Задание:
Допишите следующую часть беседы об актерском ремесле, начиная сразу после ее последней фразы.

Текст:
○ ○ ○
Это какая-то злонамеренная глупость, к сожалению, действительно распространенная. Нельзя «сыграть» интеллект, притвориться умным или интеллектуальным. Как нельзя притвориться интеллигентным. Ну как может актер понять другого человека, если неумен? Правда, тут происходит какое-то смешение в самом понятии «интеллект». Туда часто вкладывают представление об образованности, начитанности и т. д. Актер может быть не слишком образован (хотя и образованность не мешает, а только помогает ему), но тогда это компенсируется развитой интуицией. Актер должен чувствовать своего персонажа прежде всего, но и понимать его тоже необходимо…
— Считается, что режиссер дает актеру рисунок роли, а актер потом его оживляет… Или еще более жесткое представление об актере как пустом сосуде…
Прямо скажем, это не совсем так. Есть режиссеры, которые не то что рисунка не дают, но они его даже не предполагают. А «пустой сосуд» — что это значит? Это какая-то режиссерская выдумка. Это режиссеры придумали для оправдания собственного существования. Хороший, умный актер все равно слушает только себя. Конечно, в идеале лучше работать совместно с режиссером, договориться с ним, чтобы делать одно, а не супротив. Но все-таки в конечном итоге за рисунок своей роли отвечает артист.
○ ○ ○
Предоставленные записи:
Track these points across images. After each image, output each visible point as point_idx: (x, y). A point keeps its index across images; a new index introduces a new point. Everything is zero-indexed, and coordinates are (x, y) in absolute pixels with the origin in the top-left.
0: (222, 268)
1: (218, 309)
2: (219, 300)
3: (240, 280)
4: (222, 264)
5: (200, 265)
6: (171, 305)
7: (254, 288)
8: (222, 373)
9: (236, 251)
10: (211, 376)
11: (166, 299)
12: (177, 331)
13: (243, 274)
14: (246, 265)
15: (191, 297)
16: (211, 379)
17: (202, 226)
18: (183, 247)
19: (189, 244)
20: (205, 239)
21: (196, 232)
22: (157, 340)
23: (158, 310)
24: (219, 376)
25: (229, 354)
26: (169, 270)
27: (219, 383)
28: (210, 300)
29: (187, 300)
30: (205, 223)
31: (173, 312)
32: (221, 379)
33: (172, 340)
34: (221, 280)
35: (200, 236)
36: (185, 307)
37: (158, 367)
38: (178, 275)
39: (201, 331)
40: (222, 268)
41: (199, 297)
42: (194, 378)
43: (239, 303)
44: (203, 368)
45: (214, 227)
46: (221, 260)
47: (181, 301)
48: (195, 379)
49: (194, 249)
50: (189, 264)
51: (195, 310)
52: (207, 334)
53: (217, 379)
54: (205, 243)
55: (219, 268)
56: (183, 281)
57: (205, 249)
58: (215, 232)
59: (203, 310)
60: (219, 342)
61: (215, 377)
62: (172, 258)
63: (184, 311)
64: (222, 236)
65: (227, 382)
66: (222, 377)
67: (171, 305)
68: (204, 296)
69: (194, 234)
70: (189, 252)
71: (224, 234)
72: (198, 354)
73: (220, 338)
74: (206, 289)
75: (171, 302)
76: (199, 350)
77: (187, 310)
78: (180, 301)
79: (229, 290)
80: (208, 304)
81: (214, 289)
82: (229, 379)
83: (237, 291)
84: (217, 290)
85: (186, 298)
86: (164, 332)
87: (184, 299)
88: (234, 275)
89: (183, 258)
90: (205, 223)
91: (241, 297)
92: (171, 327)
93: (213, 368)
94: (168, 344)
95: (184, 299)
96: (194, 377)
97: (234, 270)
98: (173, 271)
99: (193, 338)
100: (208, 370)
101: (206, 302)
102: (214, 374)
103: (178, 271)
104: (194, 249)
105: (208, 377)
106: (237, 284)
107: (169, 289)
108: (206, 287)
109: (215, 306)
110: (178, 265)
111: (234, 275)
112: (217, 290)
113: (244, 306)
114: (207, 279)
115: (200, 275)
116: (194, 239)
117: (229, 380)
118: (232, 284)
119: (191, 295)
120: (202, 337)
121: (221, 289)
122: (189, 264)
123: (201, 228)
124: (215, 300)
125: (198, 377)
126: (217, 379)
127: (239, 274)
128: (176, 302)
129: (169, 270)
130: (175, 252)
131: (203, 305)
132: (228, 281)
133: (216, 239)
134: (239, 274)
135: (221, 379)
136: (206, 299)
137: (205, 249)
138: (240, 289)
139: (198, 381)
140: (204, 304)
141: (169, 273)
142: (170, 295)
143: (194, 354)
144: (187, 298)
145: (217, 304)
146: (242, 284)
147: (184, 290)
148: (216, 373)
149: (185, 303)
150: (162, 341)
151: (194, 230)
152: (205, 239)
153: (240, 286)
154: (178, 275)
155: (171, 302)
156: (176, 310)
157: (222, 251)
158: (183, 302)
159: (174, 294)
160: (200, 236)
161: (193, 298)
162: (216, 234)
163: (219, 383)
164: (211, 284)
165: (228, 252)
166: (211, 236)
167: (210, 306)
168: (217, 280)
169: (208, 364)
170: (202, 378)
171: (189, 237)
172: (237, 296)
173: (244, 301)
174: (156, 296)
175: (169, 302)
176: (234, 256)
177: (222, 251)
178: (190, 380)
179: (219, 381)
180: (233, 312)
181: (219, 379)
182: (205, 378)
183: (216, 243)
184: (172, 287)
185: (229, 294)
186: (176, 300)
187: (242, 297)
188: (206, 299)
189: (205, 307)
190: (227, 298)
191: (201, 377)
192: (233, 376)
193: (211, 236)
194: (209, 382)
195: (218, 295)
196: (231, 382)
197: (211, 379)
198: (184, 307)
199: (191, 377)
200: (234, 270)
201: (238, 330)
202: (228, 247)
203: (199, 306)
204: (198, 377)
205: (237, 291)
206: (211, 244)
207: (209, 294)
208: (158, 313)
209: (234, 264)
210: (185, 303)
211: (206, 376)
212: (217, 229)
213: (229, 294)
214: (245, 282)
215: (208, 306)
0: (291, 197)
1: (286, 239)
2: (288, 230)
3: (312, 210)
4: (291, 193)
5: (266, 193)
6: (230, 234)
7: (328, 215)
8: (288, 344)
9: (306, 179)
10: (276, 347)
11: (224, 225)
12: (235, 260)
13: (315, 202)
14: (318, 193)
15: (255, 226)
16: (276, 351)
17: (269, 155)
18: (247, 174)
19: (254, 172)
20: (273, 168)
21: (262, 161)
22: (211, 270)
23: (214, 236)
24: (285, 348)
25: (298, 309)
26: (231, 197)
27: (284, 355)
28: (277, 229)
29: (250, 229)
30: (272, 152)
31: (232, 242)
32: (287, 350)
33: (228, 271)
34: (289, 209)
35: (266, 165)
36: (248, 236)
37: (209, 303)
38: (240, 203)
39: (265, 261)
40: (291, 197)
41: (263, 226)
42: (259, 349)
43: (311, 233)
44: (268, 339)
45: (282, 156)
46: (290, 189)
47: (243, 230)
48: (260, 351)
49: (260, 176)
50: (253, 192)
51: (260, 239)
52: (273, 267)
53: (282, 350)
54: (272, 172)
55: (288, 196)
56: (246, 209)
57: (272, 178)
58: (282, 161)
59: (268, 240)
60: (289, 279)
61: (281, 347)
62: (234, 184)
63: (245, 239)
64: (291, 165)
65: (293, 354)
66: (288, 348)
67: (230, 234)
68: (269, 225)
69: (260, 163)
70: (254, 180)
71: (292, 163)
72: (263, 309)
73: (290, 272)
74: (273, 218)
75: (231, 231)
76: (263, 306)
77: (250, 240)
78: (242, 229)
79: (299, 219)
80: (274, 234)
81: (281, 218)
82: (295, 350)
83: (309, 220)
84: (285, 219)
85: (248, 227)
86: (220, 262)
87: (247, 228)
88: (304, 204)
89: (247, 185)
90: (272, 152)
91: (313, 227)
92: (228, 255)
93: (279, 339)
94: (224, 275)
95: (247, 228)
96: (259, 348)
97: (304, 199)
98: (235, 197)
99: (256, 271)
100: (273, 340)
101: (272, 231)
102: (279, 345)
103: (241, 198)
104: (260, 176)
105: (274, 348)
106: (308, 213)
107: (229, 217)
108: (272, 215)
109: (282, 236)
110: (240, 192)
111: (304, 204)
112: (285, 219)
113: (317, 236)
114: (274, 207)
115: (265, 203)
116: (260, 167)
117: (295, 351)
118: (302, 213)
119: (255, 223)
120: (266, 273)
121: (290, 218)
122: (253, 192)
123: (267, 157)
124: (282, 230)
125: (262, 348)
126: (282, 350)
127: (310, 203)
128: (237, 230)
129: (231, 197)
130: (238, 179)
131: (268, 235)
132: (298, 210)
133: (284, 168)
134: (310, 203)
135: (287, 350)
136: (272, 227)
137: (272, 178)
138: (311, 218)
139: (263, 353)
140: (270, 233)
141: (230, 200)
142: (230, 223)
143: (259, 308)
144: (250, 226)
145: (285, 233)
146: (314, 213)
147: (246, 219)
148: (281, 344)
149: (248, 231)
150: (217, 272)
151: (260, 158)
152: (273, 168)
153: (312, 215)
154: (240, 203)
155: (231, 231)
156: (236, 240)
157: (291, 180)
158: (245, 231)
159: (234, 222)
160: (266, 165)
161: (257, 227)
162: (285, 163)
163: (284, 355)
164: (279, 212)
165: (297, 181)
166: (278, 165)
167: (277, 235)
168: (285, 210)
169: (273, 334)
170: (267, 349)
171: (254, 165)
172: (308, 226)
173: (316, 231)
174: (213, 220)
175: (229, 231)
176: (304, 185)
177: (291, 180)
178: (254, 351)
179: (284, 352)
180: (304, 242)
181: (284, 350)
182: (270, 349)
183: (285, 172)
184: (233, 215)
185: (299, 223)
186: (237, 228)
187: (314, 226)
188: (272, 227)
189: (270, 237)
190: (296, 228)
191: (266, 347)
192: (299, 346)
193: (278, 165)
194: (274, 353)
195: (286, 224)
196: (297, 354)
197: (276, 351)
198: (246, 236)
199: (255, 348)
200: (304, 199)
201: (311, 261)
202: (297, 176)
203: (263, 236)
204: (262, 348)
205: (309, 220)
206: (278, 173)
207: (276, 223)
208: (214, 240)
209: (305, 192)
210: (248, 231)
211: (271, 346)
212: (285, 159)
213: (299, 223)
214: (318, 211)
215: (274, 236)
○ ○ ○
Ответ на задание:
— Иногда артисты говорят, что они боятся иметь свои воззрения на роль, чтобы они не пришли в разрез с режиссерским ви́дением…
Не знаю. Они что, не читают пьесу? Не знают судьбу своего персонажа? Меня не так учили. И я не помню каких-то особых конфликтов с режиссерами. Бывало, во время репетиций становилось понятно, что не получится вместе работать… Так все и кончалось, без права на жизнь. В этом смысле мне везло. Были, конечно, моменты, когда приходили случайные люди, но они куда-то потом уходили, неизвестно куда.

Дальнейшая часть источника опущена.